Historically, much of the hazing inflicted by training officers was payback for what they'd gone through...and downpayment for what would still be inflicted upon others. Some of this is perhaps predictable given the paramilitary influences of the profession.

Miley says the good news is that you can expect a different attitude today than was more common 30 or 40 years ago. Hazing, while perhaps still practiced, is nowhere as prevalent or as extreme as it once was.

To counter such threats, many departments are moving away from the paramilitary structure. In academy and patrol training, they attempt to counter overt hostility without sacrificing discipline.

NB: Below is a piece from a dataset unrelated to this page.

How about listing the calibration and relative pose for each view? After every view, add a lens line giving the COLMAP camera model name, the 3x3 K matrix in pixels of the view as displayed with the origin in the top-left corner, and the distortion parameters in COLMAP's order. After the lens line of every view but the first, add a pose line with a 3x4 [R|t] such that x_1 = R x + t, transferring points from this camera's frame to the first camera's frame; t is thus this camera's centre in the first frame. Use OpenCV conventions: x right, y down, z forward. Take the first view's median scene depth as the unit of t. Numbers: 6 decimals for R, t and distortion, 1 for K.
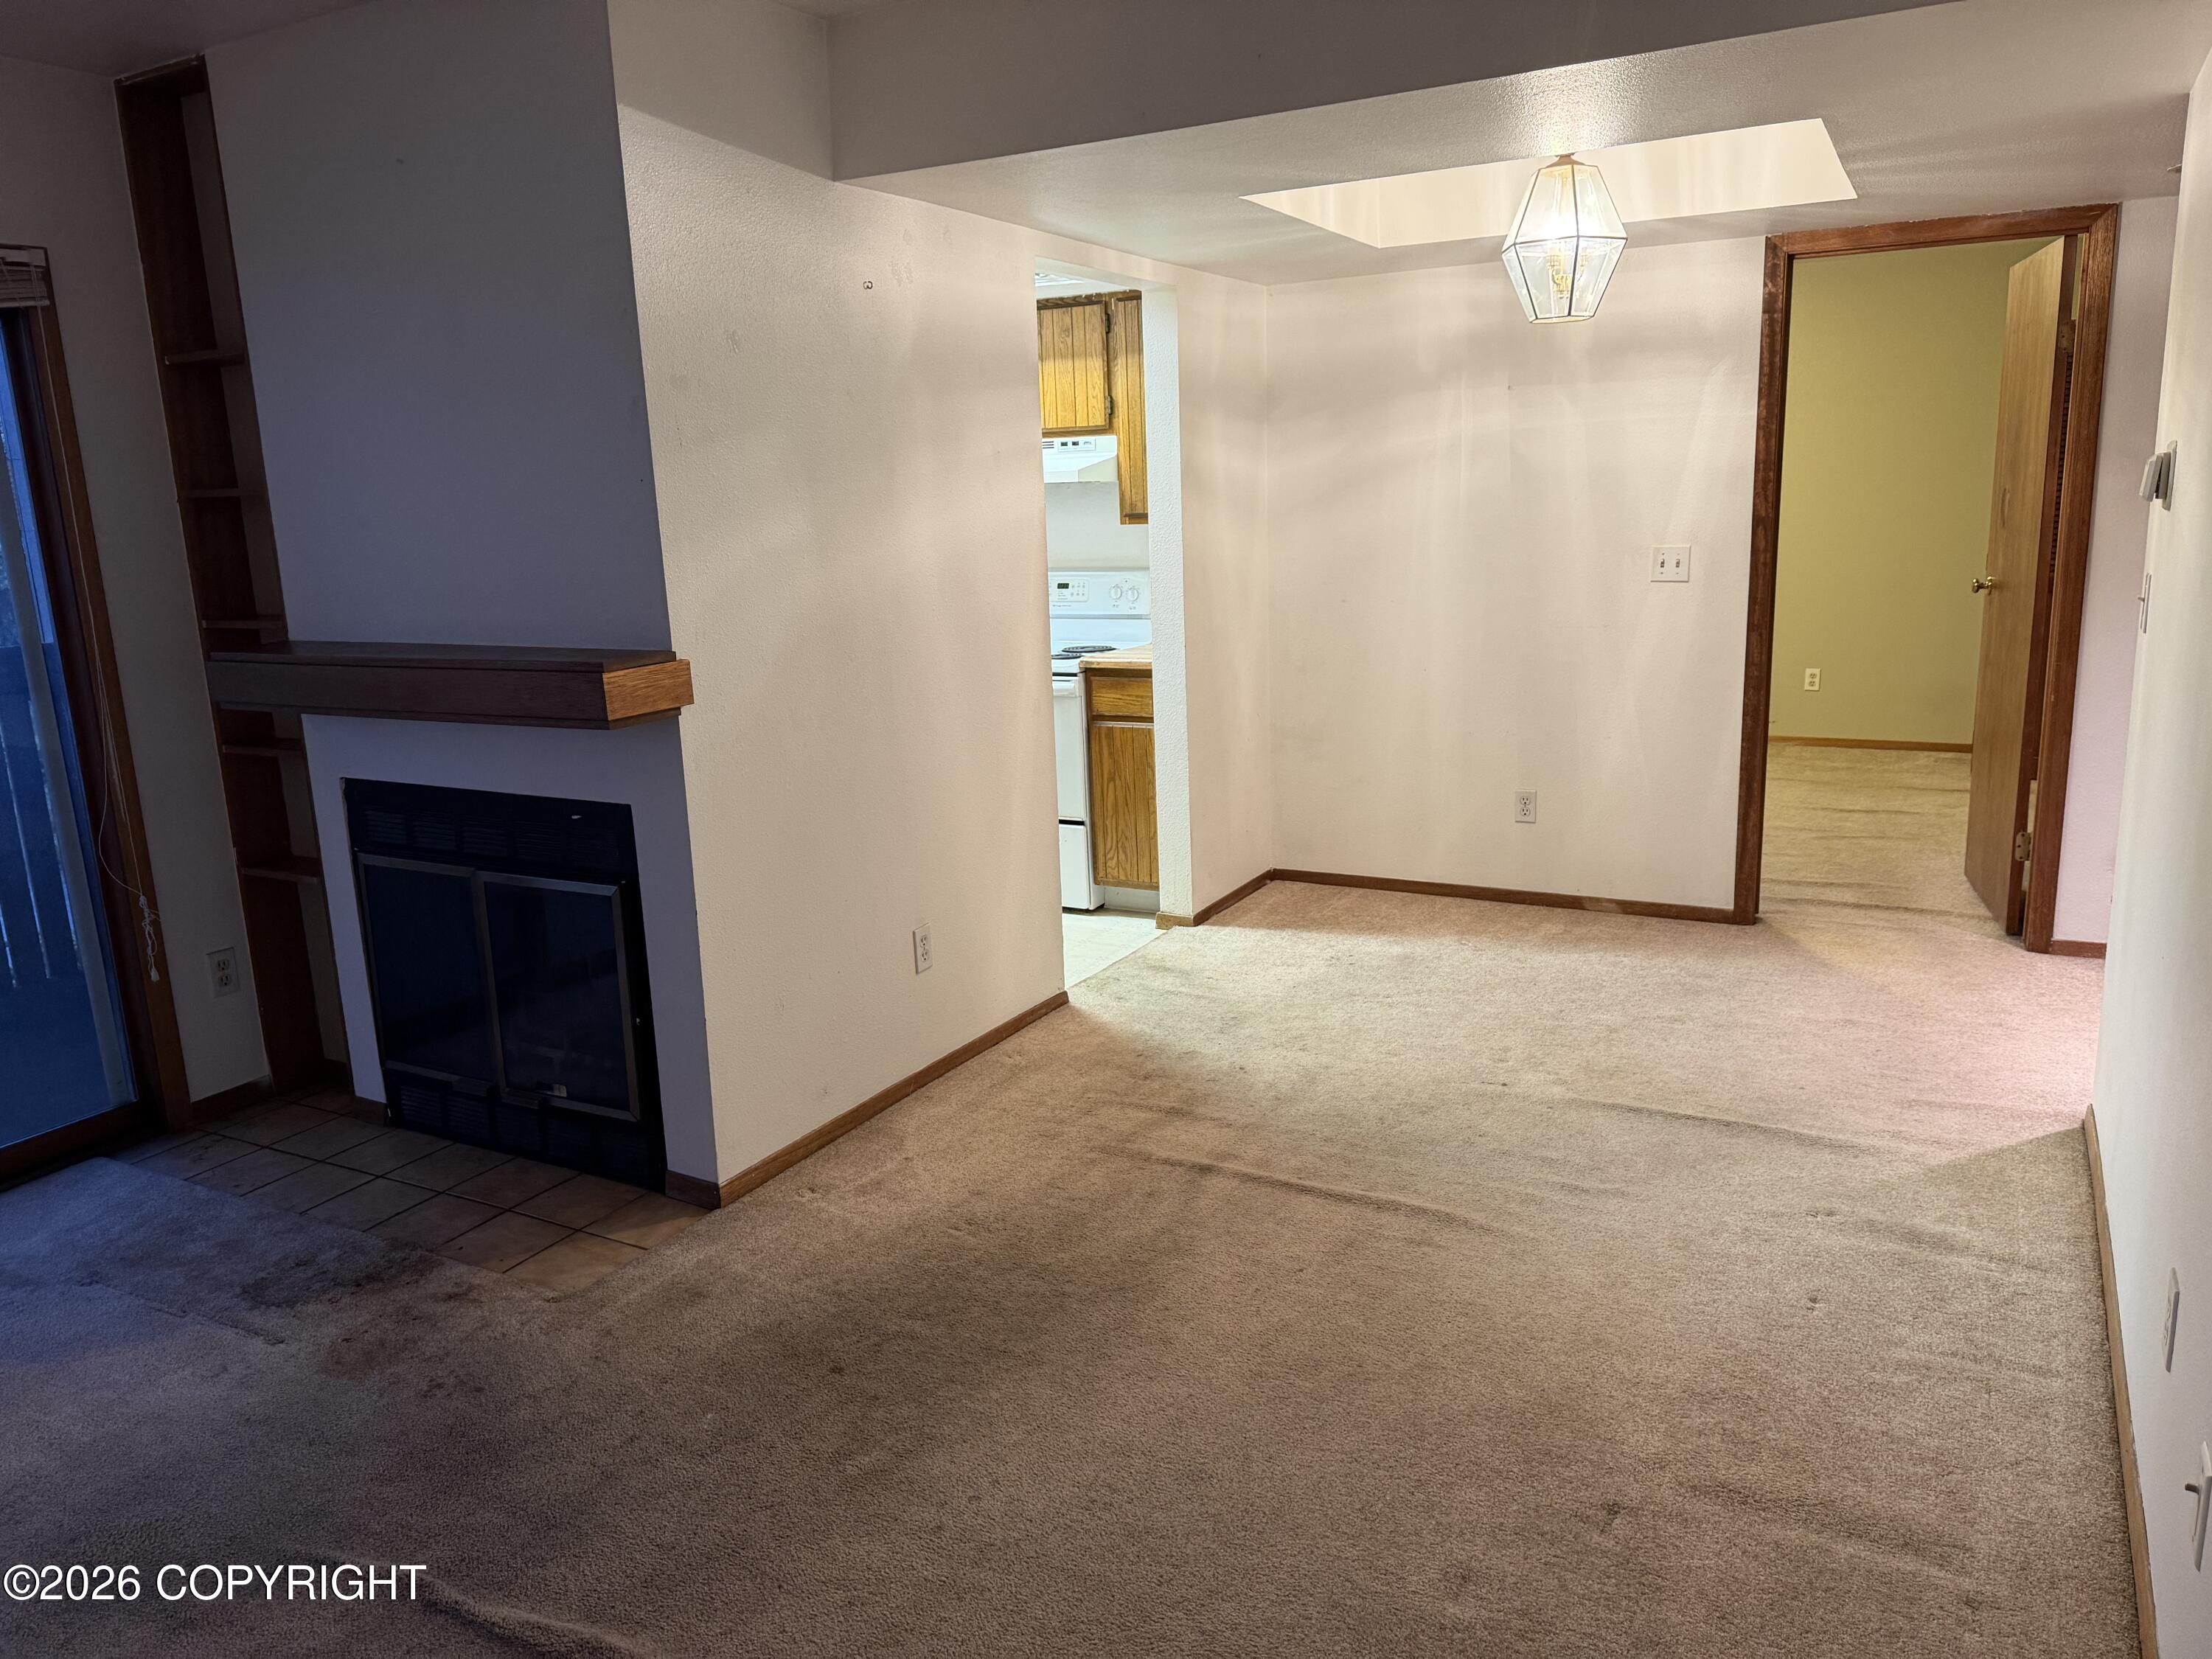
lens RADIAL K [[1558.8, 0, 1118.5], [0, 1558.8, 816.7], [0, 0, 1]] dist [0.004003, -0.019422]
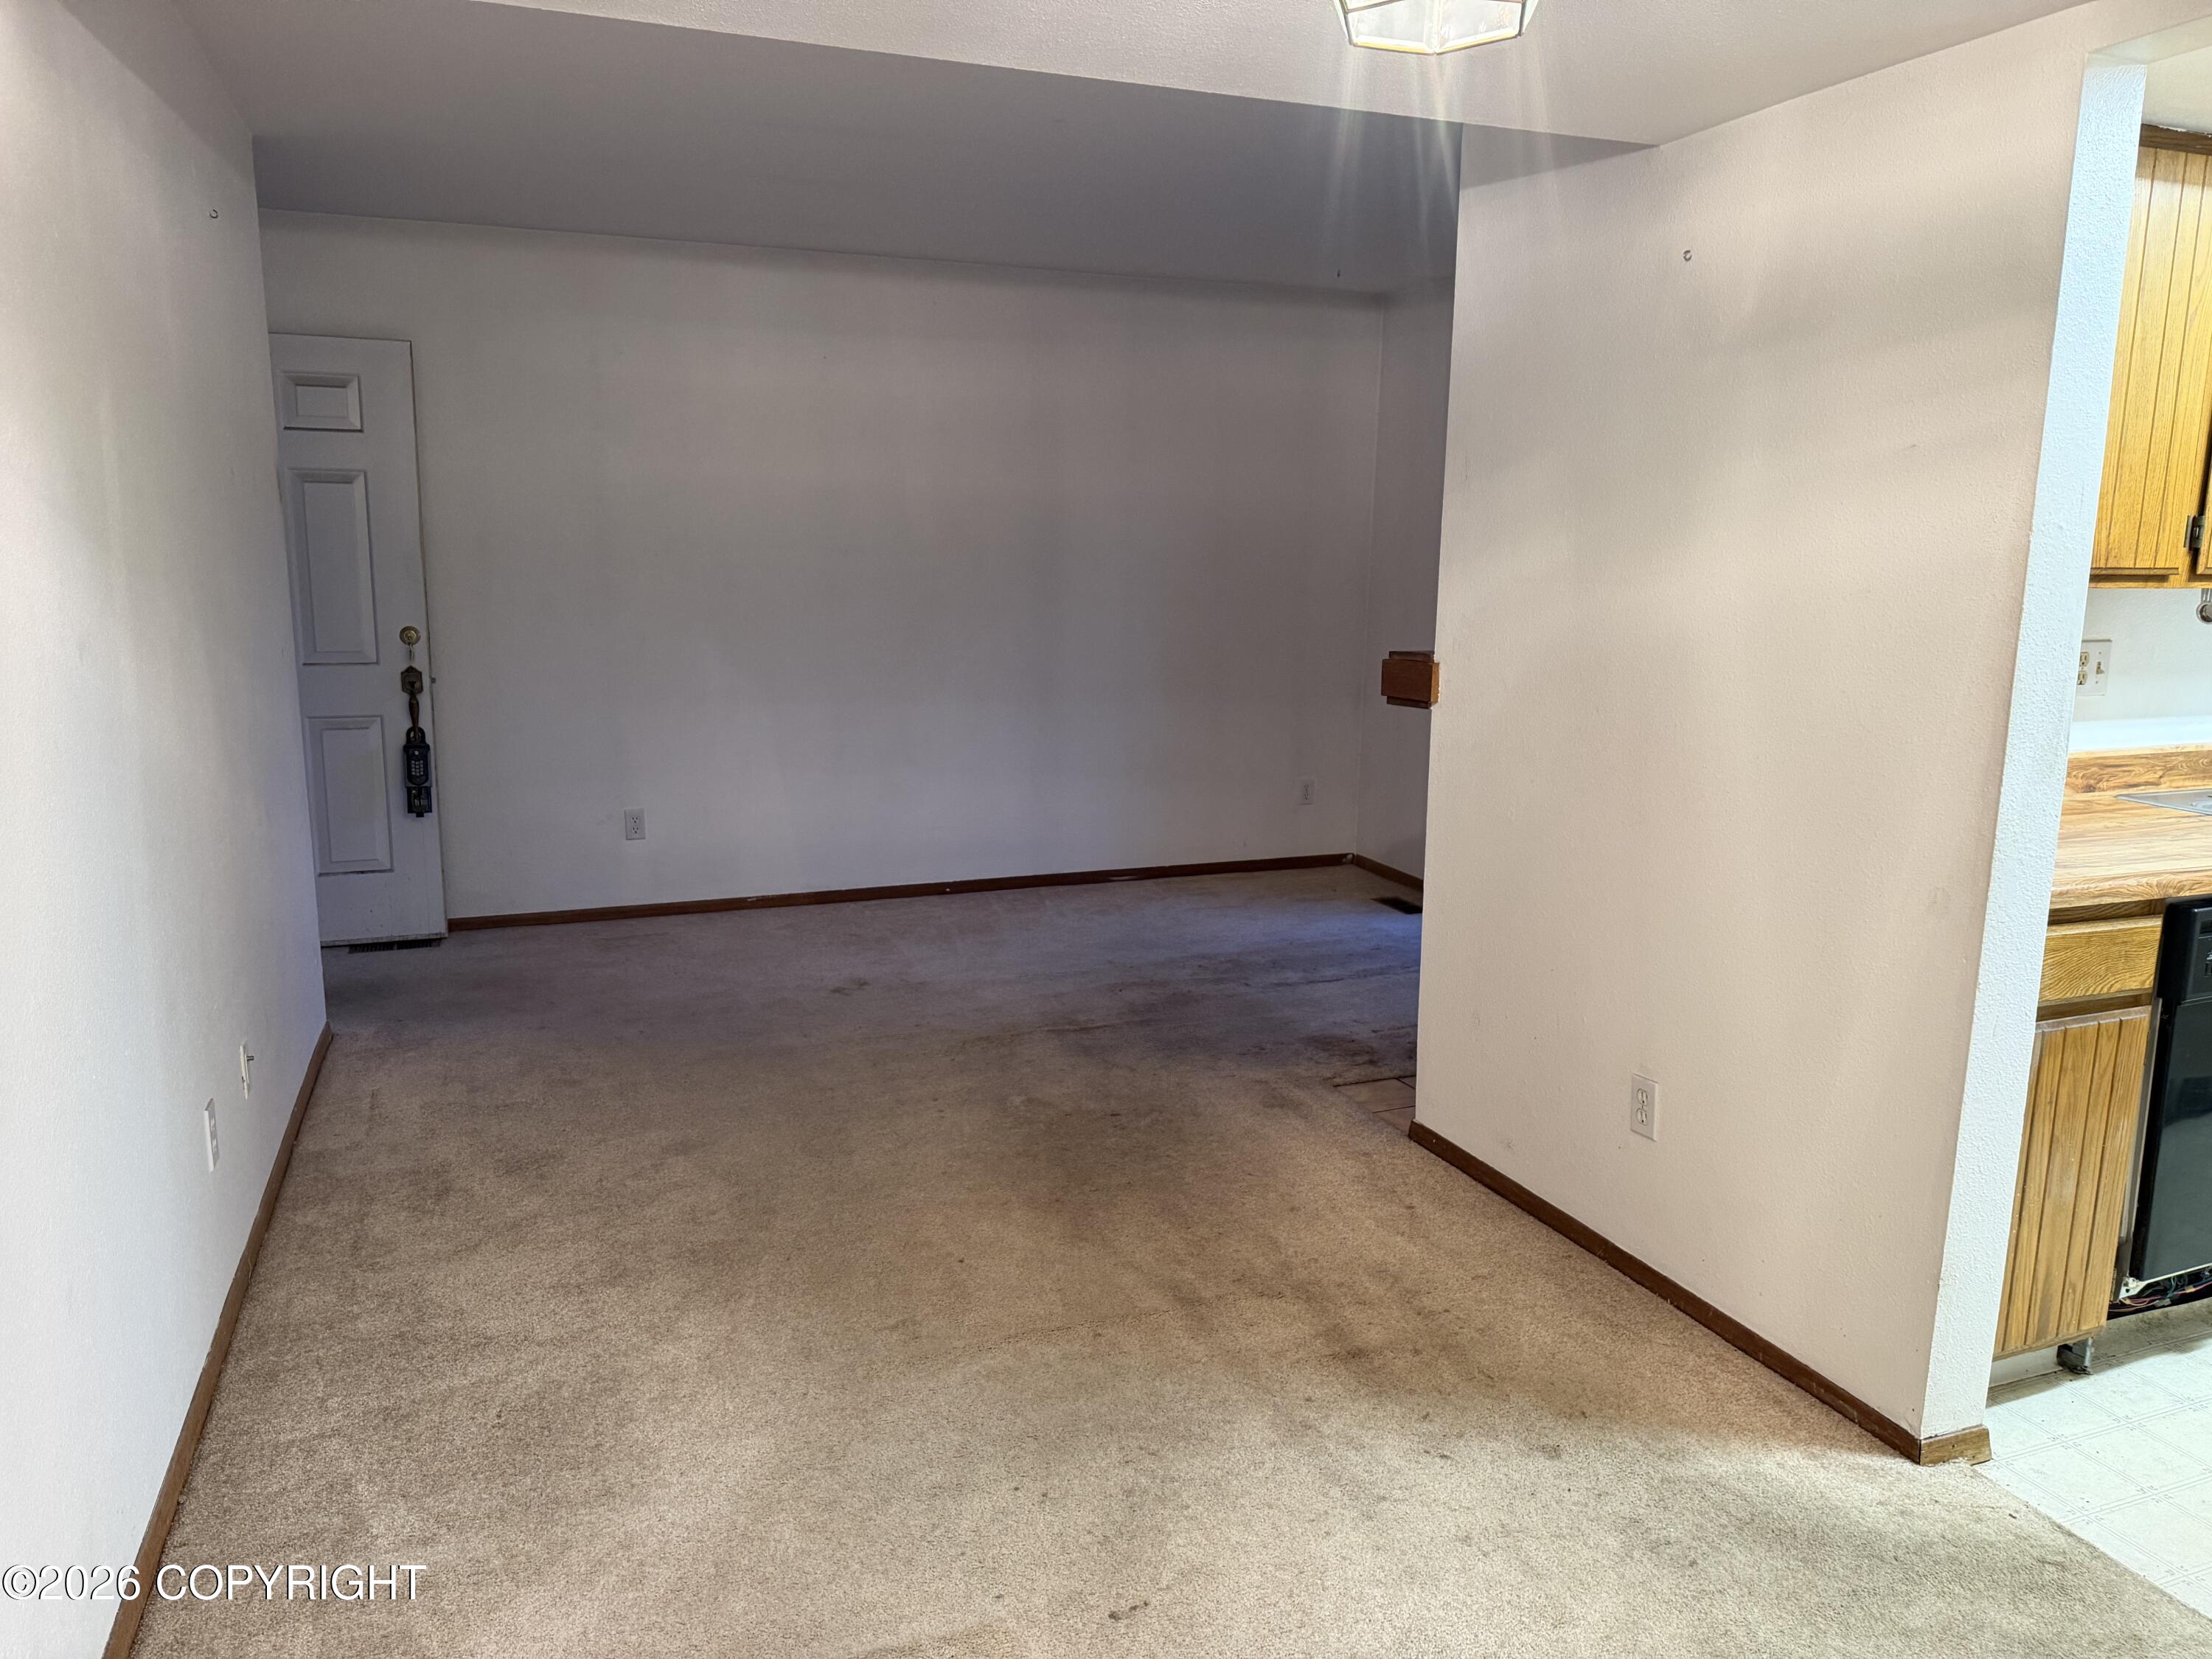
lens RADIAL K [[1558.8, 0, 1095.7], [0, 1558.8, 835.1], [0, 0, 1]] dist [0.004003, -0.019422]
pose [[-0.653527, 0.169233, -0.737742, 0.669177], [-0.137675, 0.931847, 0.335718, -0.294530], [0.744277, 0.320969, -0.585688, 1.350619]]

Mike Carmazzi, a training officer with the Nevada Peace Officer Standards of Training program, notes that law enforcement has not been immune to its share of over-the-top training officers who put an inordinate amount of stress upon their trainees.

"No way do I want to have officers treating the public in that kind of officious manner," says Carmazzi, who finds such behavior counterproductive on all fronts. To that end, his academy encourages discipline without belittling.

George Cooley, an Alabama POST Director of Regional Training in Tuscaloosa, echoes Carmazzi's concerns.

"Our generation wasn't taught the right way. It was very military. We were yelled at, first for not moving, then for not moving fast enough. Such conditioning could inhibit us from making quick decisions and acting on them when we need to. It instills one of two kinds of responses, the first being a 'wait around' one wherein the officer has grown accustomed to having someone else take them by the nose and tell them what to do, or they go to the other extreme and being overbearing hard chargers.

"We want them to be proactive, to think," notes Cooley. "More importantly, we want them to act on what they think the correct action is to take. Too many cops have learned the same lesson: They don't get in trouble for doing nothing-they get in trouble for doing something. We're trying to change that mindset."

Many training academies have adopted similar training models to Nevada and Alabama's POST academies. If your state is one of them, you may reasonably expect a training experience that, while disciplined and rigorous, is not demeaning.

Turn Your Focus Inward

The best rule of thumb is to give your training officer the benefit of the doubt. Assume that he has your best interests in mind and sincerely wants you to succeed. Moreover, understand that he has a vested interest in your success.

For not only will the two of you depend on one another in a variety of situations, but you will ultimately be a reflection of his success or failure as a training officer. And whereas your relationship with your academy drill instructor was shared with a number of fellow cadets, there will be no such diffusion of attention when it comes to your training officer. You'll work together in a much more intimate environment and you will be the singular focus of his attention. As such, you may feel that you are living and working under the microscope. In a sense, you are.

Everything you say and do-and fail to do-will be constantly monitored and evaluated. Also, unlike when you are in the academy and expected to be somewhat ignorant when it comes to the nuances of law enforcement, the fact that you have graduated from the academy carries with it the expectation that you have established the requisite work foundation with which to be mentored and built upon.

Training officers will always have their own ways of educating the men and women who work with them, and no matter how arduously an agency works to eliminate hazing, there will always be horror stories of trainees who discover that their training officers hid their gear bags or evidence to teach them a lesson. But some lessons are invaluable and as Mark Twain noted, "The boy who carries a cat around by its tail learns a lesson that can be taught in no other way."

So when asking yourself what you might expect of your training officer, just remember to ask yourself, What can your training officer expect of you?